TASK TO COMPLETE: Return the lines beginning at the one that contains "List each element's" and continuing to the end of the entries, including both ends, exactly as written and nothing else.
^^^^^^^^
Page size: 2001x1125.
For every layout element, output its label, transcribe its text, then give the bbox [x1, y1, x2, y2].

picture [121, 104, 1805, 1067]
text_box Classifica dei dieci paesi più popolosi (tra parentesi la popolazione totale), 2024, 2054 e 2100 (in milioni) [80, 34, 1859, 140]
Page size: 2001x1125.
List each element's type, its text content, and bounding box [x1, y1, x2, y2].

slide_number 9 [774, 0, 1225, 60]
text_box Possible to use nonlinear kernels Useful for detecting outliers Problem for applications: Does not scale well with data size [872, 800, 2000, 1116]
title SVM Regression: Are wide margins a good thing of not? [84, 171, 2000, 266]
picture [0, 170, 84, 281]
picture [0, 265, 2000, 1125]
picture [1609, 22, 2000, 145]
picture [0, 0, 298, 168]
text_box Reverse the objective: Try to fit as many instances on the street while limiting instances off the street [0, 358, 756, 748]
^^^^^^^^
SOLUTION TO THE PROBLEM:
List each element's type, its text content, and bounding box [x1, y1, x2, y2].

slide_number 9 [774, 0, 1225, 60]
text_box Possible to use nonlinear kernels Useful for detecting outliers Problem for applications: Does not scale well with data size [872, 800, 2000, 1116]
title SVM Regression: Are wide margins a good thing of not? [84, 171, 2000, 266]
picture [0, 170, 84, 281]
picture [0, 265, 2000, 1125]
picture [1609, 22, 2000, 145]
picture [0, 0, 298, 168]
text_box Reverse the objective: Try to fit as many instances on the street while limiting instances off the street [0, 358, 756, 748]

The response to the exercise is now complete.